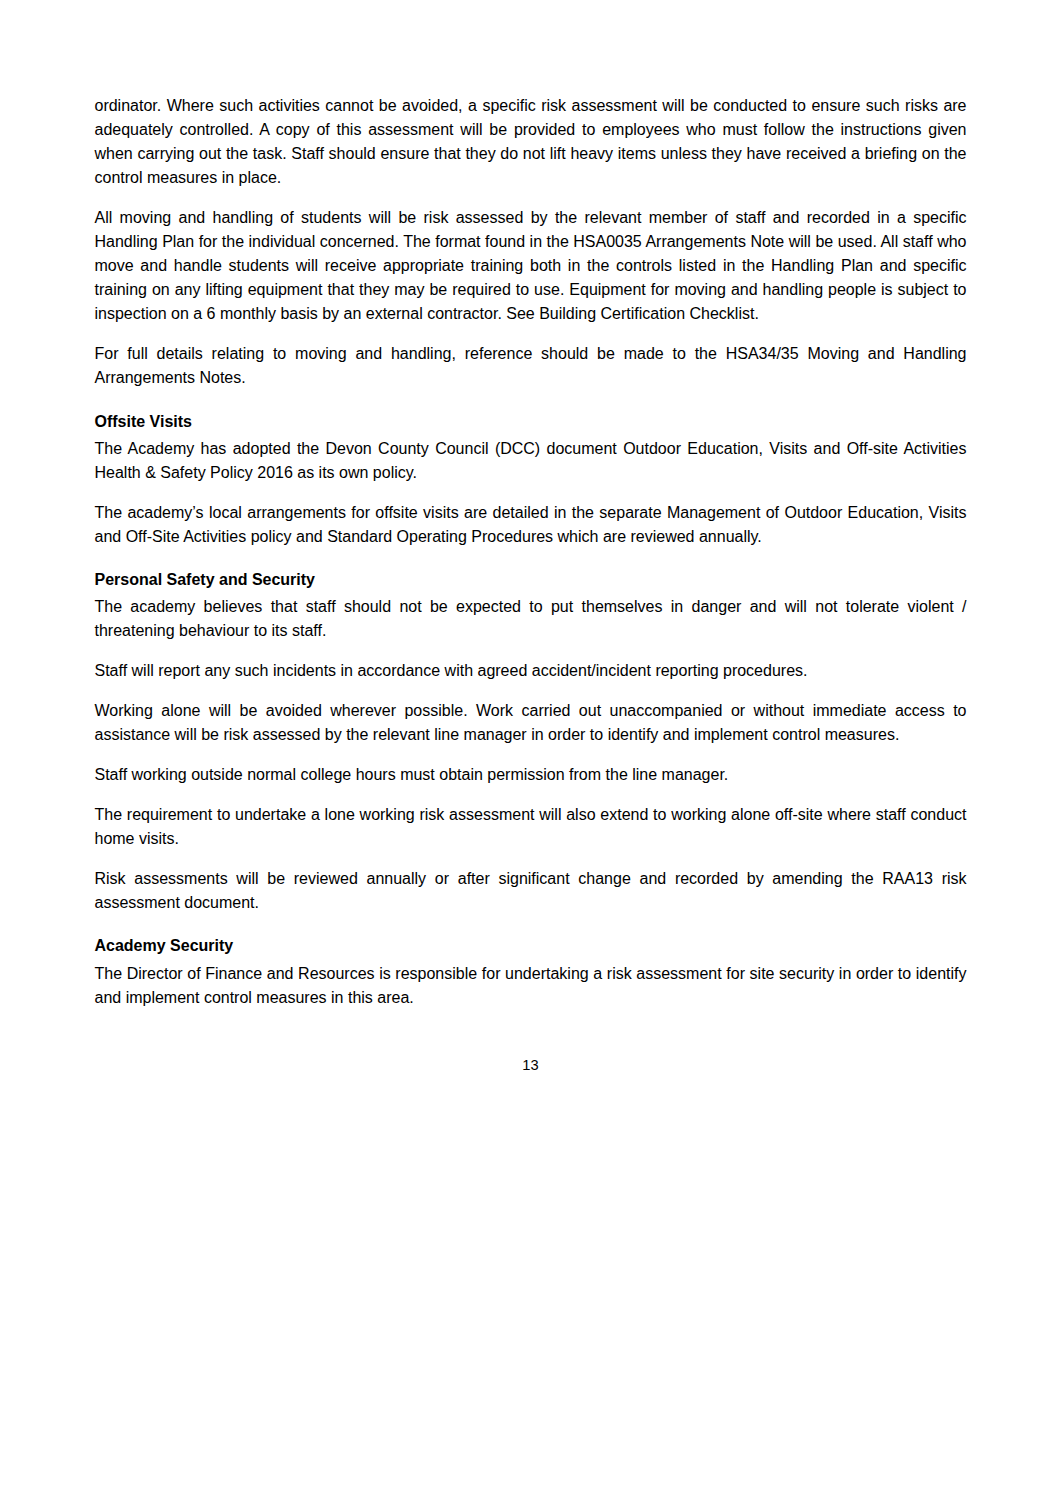ordinator. Where such activities cannot be avoided, a specific risk assessment will be conducted to ensure such risks are adequately controlled. A copy of this assessment will be provided to employees who must follow the instructions given when carrying out the task. Staff should ensure that they do not lift heavy items unless they have received a briefing on the control measures in place.
All moving and handling of students will be risk assessed by the relevant member of staff and recorded in a specific Handling Plan for the individual concerned. The format found in the HSA0035 Arrangements Note will be used. All staff who move and handle students will receive appropriate training both in the controls listed in the Handling Plan and specific training on any lifting equipment that they may be required to use. Equipment for moving and handling people is subject to inspection on a 6 monthly basis by an external contractor. See Building Certification Checklist.
For full details relating to moving and handling, reference should be made to the HSA34/35 Moving and Handling Arrangements Notes.
Offsite Visits
The Academy has adopted the Devon County Council (DCC) document Outdoor Education, Visits and Off-site Activities Health & Safety Policy 2016 as its own policy.
The academy’s local arrangements for offsite visits are detailed in the separate Management of Outdoor Education, Visits and Off-Site Activities policy and Standard Operating Procedures which are reviewed annually.
Personal Safety and Security
The academy believes that staff should not be expected to put themselves in danger and will not tolerate violent / threatening behaviour to its staff.
Staff will report any such incidents in accordance with agreed accident/incident reporting procedures.
Working alone will be avoided wherever possible. Work carried out unaccompanied or without immediate access to assistance will be risk assessed by the relevant line manager in order to identify and implement control measures.
Staff working outside normal college hours must obtain permission from the line manager.
The requirement to undertake a lone working risk assessment will also extend to working alone off-site where staff conduct home visits.
Risk assessments will be reviewed annually or after significant change and recorded by amending the RAA13 risk assessment document.
Academy Security
The Director of Finance and Resources is responsible for undertaking a risk assessment for site security in order to identify and implement control measures in this area.
13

PROMPT: Since the copy must hold no pictures, repeat everything else in the records exactly as written.

ANSWER BOX:
ordinator. Where such activities cannot be avoided, a specific risk assessment will be conducted to ensure such risks are adequately controlled. A copy of this assessment will be provided to employees who must follow the instructions given when carrying out the task. Staff should ensure that they do not lift heavy items unless they have received a briefing on the control measures in place.
All moving and handling of students will be risk assessed by the relevant member of staff and recorded in a specific Handling Plan for the individual concerned. The format found in the HSA0035 Arrangements Note will be used. All staff who move and handle students will receive appropriate training both in the controls listed in the Handling Plan and specific training on any lifting equipment that they may be required to use. Equipment for moving and handling people is subject to inspection on a 6 monthly basis by an external contractor. See Building Certification Checklist.
For full details relating to moving and handling, reference should be made to the HSA34/35 Moving and Handling Arrangements Notes.
Offsite Visits
The Academy has adopted the Devon County Council (DCC) document Outdoor Education, Visits and Off-site Activities Health & Safety Policy 2016 as its own policy.
The academy’s local arrangements for offsite visits are detailed in the separate Management of Outdoor Education, Visits and Off-Site Activities policy and Standard Operating Procedures which are reviewed annually.
Personal Safety and Security
The academy believes that staff should not be expected to put themselves in danger and will not tolerate violent / threatening behaviour to its staff.
Staff will report any such incidents in accordance with agreed accident/incident reporting procedures.
Working alone will be avoided wherever possible. Work carried out unaccompanied or without immediate access to assistance will be risk assessed by the relevant line manager in order to identify and implement control measures.
Staff working outside normal college hours must obtain permission from the line manager.
The requirement to undertake a lone working risk assessment will also extend to working alone off-site where staff conduct home visits.
Risk assessments will be reviewed annually or after significant change and recorded by amending the RAA13 risk assessment document.
Academy Security
The Director of Finance and Resources is responsible for undertaking a risk assessment for site security in order to identify and implement control measures in this area.
13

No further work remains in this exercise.